You may recall that gag writer Buddy Sorrell (played by Morey Amsterdam) always made longsuffering “Alan Brady Show” producer Mel Cooley the foil of his rapid-fire baldness jokes.
The zingers were HI-larious — until my early thirties when I abruptly discovered that my luxurious hair was starting to take a vow of poverty.
Thanks to the wonders of genetics, I suddenly became self-conscious and began worrying about the unfair stereotype of bald people being dull, over-the-hill, post-virile fuddy-duddies. Dagnabbit, how I wanted to fire off a stern letter- to-the-editor chastising those haters! Or at least beg my wife to do it for me.

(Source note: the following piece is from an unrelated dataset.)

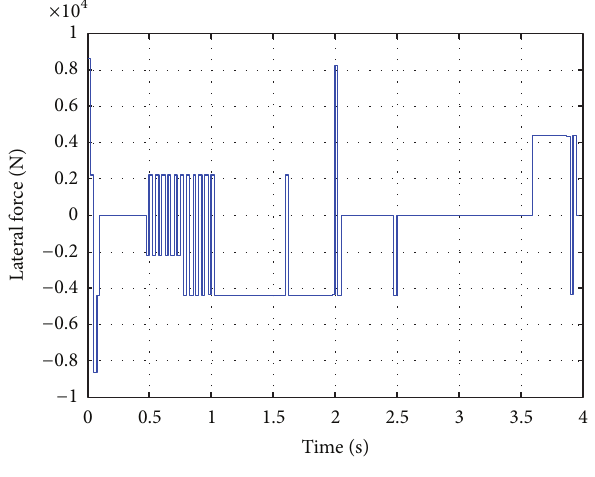
Figure 15: The response of lateral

Of course, some offenses were even more “in your face” than Buddy Sorrell’s jabs. I mean, there was a whole Broadway musical celebrating hair! At least playwrights stopped short of producing equally tasteful, non-divisive musicals such as “Two Healthy, Tumor-Free Breasts” or “My Four Successful Children, None of Whom Married a Low-life Loser” or “How My Company Failed to Embezzle the Entire Pension Fund.”
The ironies of being hair-challenged are maddening. Old classmates struggle to recognize you, but bill collectors, IRS auditors and charity solicitors can spot you at 1,000 paces in a blizzard!

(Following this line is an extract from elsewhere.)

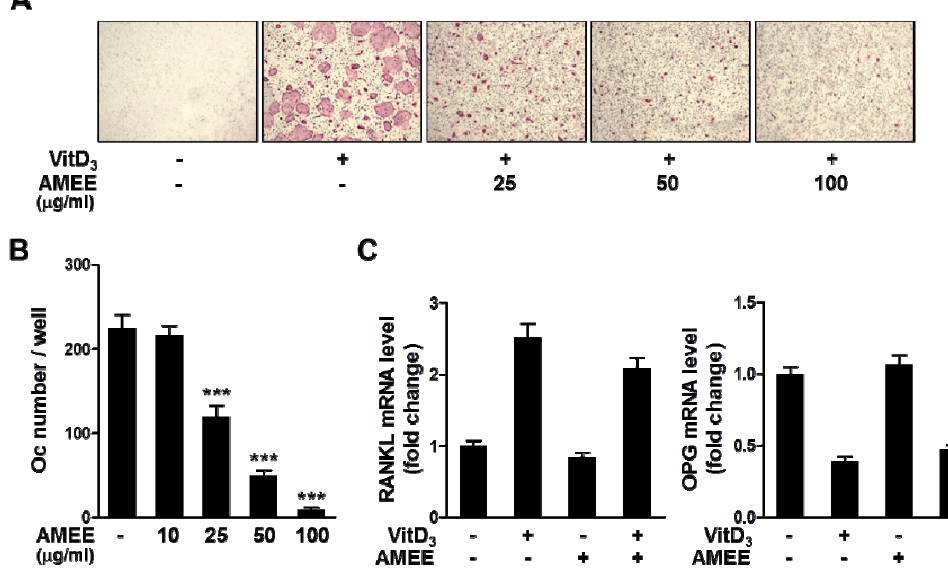
(10 nM) for 6 3 (10 nM) for 24 h. 3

At one point I vowed to scrimp and save $5,000 so I could get hi-tech hair treatments; but when I started visualizing that stack of “Benjamins,” the idea of buying a powdered wig and $4,995 worth of junk food sounded better.
Well, a wig was one option, but there were others. You know how Archimedes bragged, “Give me a lever long enough and a fulcrum on which to place it and I shall move the world”? I settled for “Give me a big enough baseball cap and I can convince the world I’m a studmuffin.”

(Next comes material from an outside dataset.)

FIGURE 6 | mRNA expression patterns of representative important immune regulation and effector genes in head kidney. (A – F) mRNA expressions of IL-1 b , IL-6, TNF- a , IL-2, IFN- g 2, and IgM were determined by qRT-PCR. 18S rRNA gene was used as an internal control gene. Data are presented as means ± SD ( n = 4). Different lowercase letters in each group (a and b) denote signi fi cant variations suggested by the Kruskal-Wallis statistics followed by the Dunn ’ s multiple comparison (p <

Sporting a glare-reflecting noggin has affected countless aspects of my life. I’ve held tight to my current job for nearly 25 years partly because I’m terrified that if I started pounding the pavement for a new job, all the windows would have signs that declared, “Chrome-domed freaky people need not apply.”
Although snappy comebacks such as “Grass doesn’t grow on a busy street” and “God made only so many perfect heads; the rest He covered with hair” are available to me, I generally just grin and bear it when people bless me with (allegedly) good-natured ribbing.
I have refrained from going all Old Testament on anybody. But I’m certainly intrigued by the incident involving Elisha the prophet. A gang of young punks taunted him with “Go up, thou bald head,” so he summoned two bears that gave them a good mauling. (“And those pick-a-nick baskets had better be kosher, too!”)
I’ve managed to meditate and maintain a downright Zen attitude. Forget one hand clapping. What’s the sound of one hair waking up and shouting, “Hey, where did everybody else go???”
I wish I could write more about this single capitulation to the aging process, but I must tune in “The Dick Van Dyke Show” before I miss Rob Petrie’s HI-larious stumble over the ottoman.
Ouch! Hey, Archimedes — can you fetch a lever, a fulcrum and an icepack? Stat!